The Highs And The Lows
04.08.10 | Comments
Second day of Sharathon. New morning – new day… and God’s mercies are fresh and overflowing as each day dawns. That’s good to know – really good. You see, yesterday was a day full of highs and lows.
I debated on whether to share this, but being part of the body of Christ means being real with each other… so here goes. Yesterday Denny got the news that his Dad has cancer… lung cancer. Most of the day was spent waiting to hear the prognosis from the doctor. Finally, after Denny and I did our on-air interview yesterday, we found out – yes, it’s definitely cancer… but it’s treatable and curable. We could finally exhale. I mean, there’s still a lot of concern – his Dad has heart trouble, so surgery will be tricky – but there is hope. Lots of hope – and our God is mighty to save. It’s at times like this that a phrase like “mighty to save” becomes very personal… very real – and I wonder why it’s like that. Why don’t I live there all the time? I don’t know. Our Father is there every moment, filling every corner of our lives with Himself. He is mighty to save in our finances… in our relationships… in our physical bodies. God is never less than who He is no matter what’s going on… and He is mighty to save in every single circumstances from the smallest to the biggest. But sometimes I falter and fret and let the circumstances overwhelm me. Jesus is risen – and I sometimes forget how huge that is.

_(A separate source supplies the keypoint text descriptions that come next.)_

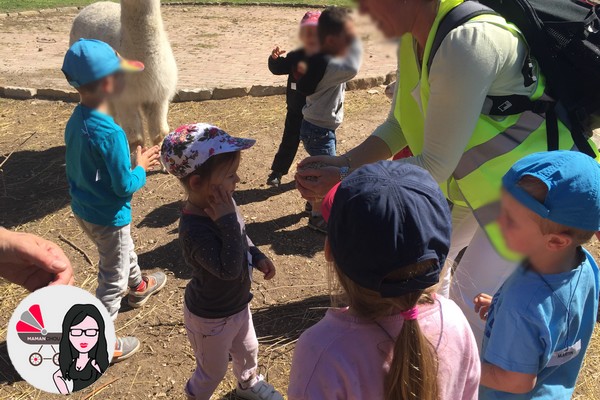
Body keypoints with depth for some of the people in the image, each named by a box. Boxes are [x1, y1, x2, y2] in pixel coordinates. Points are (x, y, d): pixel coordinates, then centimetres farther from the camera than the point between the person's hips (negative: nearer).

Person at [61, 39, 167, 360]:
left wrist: (130, 161, 6)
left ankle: (139, 287, 60)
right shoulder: (110, 133, -31)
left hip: (83, 209, 9)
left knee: (124, 251, 33)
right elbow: (124, 186, -24)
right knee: (113, 279, 10)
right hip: (108, 217, -9)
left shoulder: (76, 121, -4)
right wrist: (141, 168, -6)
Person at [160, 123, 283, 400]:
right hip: (210, 318, -8)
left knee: (248, 351, 32)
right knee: (213, 371, 19)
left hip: (237, 305, 8)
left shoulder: (222, 206, -12)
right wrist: (228, 221, -42)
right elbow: (229, 269, -41)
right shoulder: (195, 230, -38)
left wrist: (257, 257, -5)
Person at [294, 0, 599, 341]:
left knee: (470, 300, -4)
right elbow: (398, 126, 3)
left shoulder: (464, 44, -33)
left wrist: (344, 178, -23)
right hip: (479, 180, 9)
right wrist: (343, 162, -10)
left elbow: (435, 166, -28)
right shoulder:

He has broken the chains of every circumstance, every sin, every lie the Enemy has ever told me. He is not less now than that day when the stone rolled away. He is the Light – and the darkness will never overcome Him. I want to live in this reality every day – Father help me.
I know these times are rocked by uncertainty. I know your world may be rocked by uncertainty, like ours has been. But God doesn’t change – not in His power, His presence, or His promises to us. For real. I’m going to have to chew on this through my Sharathon days. It’s all I’ve got… and it’s all I really need.